***** Given data *****
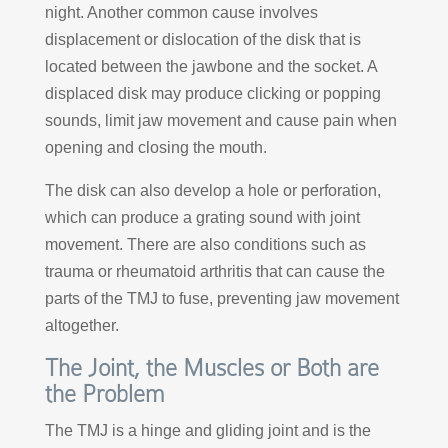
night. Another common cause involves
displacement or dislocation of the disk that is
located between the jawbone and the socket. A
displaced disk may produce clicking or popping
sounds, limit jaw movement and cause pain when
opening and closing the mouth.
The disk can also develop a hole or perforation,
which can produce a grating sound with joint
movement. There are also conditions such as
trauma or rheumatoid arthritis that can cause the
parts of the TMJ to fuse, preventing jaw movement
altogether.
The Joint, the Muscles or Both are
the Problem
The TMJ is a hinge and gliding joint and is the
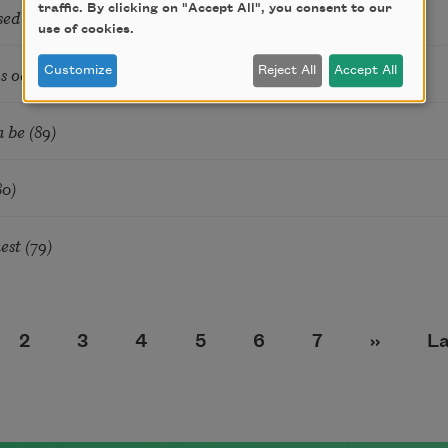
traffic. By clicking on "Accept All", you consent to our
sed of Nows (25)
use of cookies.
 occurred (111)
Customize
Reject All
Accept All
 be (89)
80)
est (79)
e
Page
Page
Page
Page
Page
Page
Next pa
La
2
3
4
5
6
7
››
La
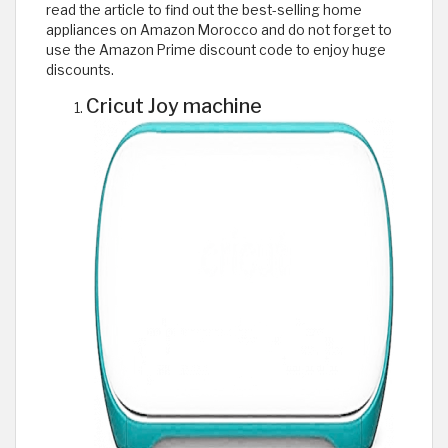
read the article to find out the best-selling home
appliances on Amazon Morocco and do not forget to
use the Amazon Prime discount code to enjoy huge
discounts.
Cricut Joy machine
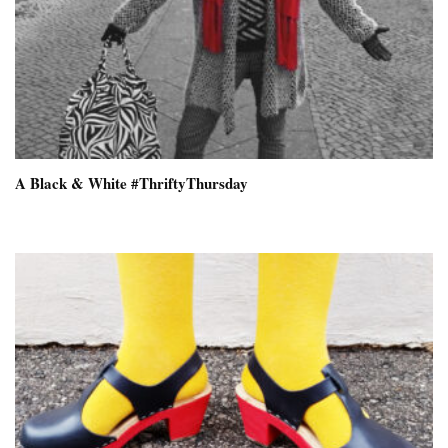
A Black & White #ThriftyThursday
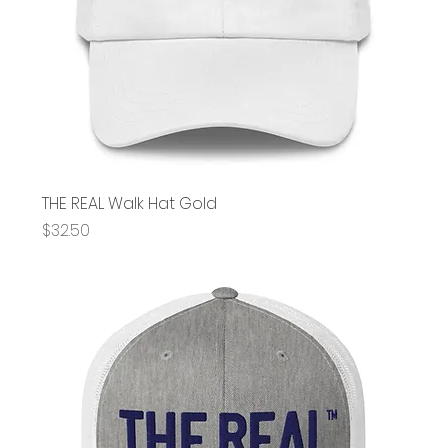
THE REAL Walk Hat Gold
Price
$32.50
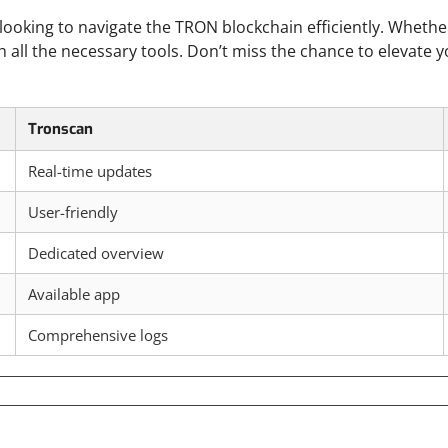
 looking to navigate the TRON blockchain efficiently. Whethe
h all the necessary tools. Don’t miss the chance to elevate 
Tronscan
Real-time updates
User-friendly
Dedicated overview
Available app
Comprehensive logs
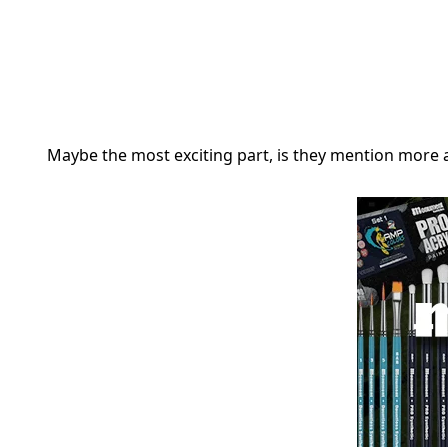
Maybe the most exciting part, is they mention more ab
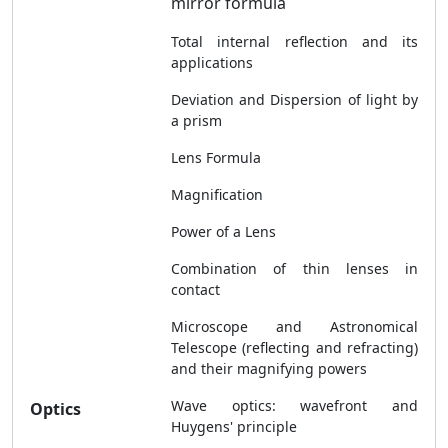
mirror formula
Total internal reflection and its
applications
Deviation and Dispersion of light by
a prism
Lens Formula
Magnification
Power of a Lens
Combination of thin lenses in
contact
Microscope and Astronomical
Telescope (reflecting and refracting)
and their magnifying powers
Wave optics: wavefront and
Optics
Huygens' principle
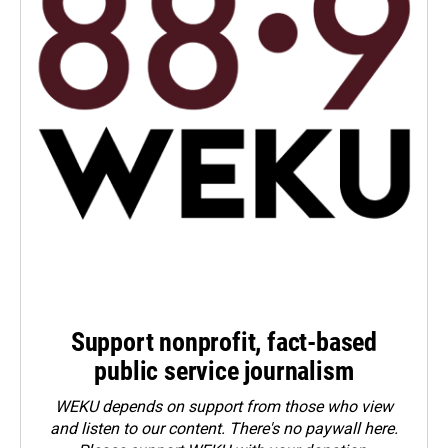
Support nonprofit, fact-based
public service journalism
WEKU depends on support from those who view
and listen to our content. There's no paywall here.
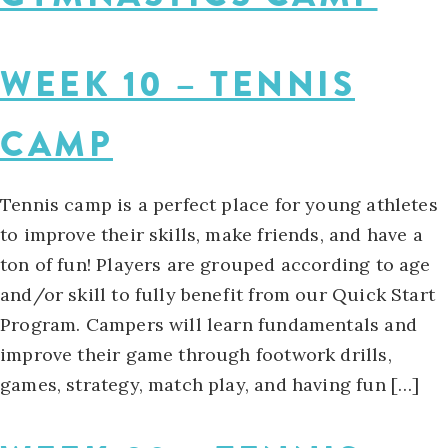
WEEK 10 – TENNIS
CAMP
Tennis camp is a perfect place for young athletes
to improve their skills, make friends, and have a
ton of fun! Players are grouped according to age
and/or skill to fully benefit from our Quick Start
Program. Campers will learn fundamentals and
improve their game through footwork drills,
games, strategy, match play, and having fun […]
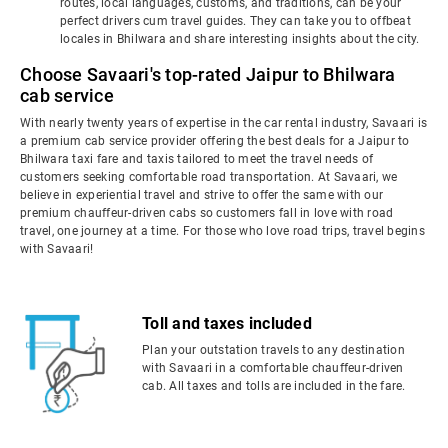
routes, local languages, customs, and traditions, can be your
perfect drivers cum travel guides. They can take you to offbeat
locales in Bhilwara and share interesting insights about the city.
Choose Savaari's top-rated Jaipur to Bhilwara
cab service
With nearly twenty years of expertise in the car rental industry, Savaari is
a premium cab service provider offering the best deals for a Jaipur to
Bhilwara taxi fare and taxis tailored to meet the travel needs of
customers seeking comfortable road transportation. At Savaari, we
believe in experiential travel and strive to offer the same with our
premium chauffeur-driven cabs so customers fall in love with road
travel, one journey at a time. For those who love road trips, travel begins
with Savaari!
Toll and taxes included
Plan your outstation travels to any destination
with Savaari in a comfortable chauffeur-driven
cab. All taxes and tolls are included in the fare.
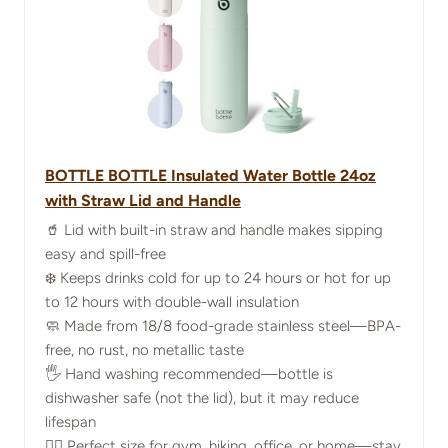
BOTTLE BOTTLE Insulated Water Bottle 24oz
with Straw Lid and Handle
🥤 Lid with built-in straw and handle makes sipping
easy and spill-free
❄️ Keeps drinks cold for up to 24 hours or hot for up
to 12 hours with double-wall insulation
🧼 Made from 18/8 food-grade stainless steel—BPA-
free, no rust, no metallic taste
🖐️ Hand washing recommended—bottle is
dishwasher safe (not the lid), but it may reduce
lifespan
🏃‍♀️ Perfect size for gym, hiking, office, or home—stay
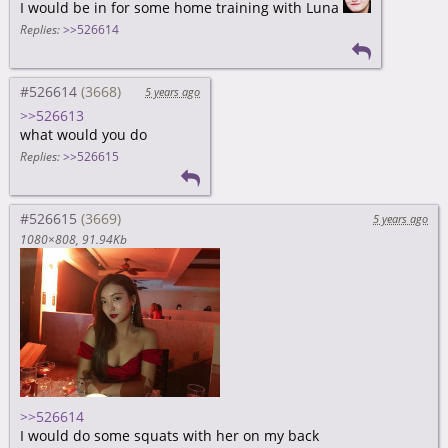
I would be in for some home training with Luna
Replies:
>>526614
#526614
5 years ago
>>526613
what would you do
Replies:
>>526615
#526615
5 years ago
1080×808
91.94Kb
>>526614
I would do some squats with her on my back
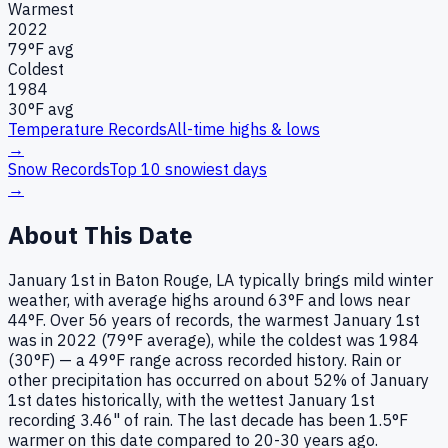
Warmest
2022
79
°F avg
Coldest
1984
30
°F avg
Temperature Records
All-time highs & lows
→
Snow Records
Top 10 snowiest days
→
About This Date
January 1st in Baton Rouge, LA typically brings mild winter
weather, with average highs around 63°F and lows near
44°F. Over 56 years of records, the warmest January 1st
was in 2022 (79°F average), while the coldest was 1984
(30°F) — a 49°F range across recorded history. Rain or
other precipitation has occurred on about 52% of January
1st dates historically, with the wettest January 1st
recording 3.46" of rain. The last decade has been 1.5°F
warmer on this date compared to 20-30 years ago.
*****
Task prompt
Copy out the lines above, starting with the line that contains "A Black & White #ThriftyThursday" and ending with the line that contains "Maybe the most", including both of those lines. Leave out the pictures.

Exercise result
A Black & White #ThriftyThursday
THE REAL Walk Hat Gold
Price
$32.50
 looking to navigate the TRON blockchain efficiently. Whethe
h all the necessary tools. Don’t miss the chance to elevate 
Tronscan
Real-time updates
User-friendly
Dedicated overview
Available app
Comprehensive logs
Maybe the most exciting part, is they mention more ab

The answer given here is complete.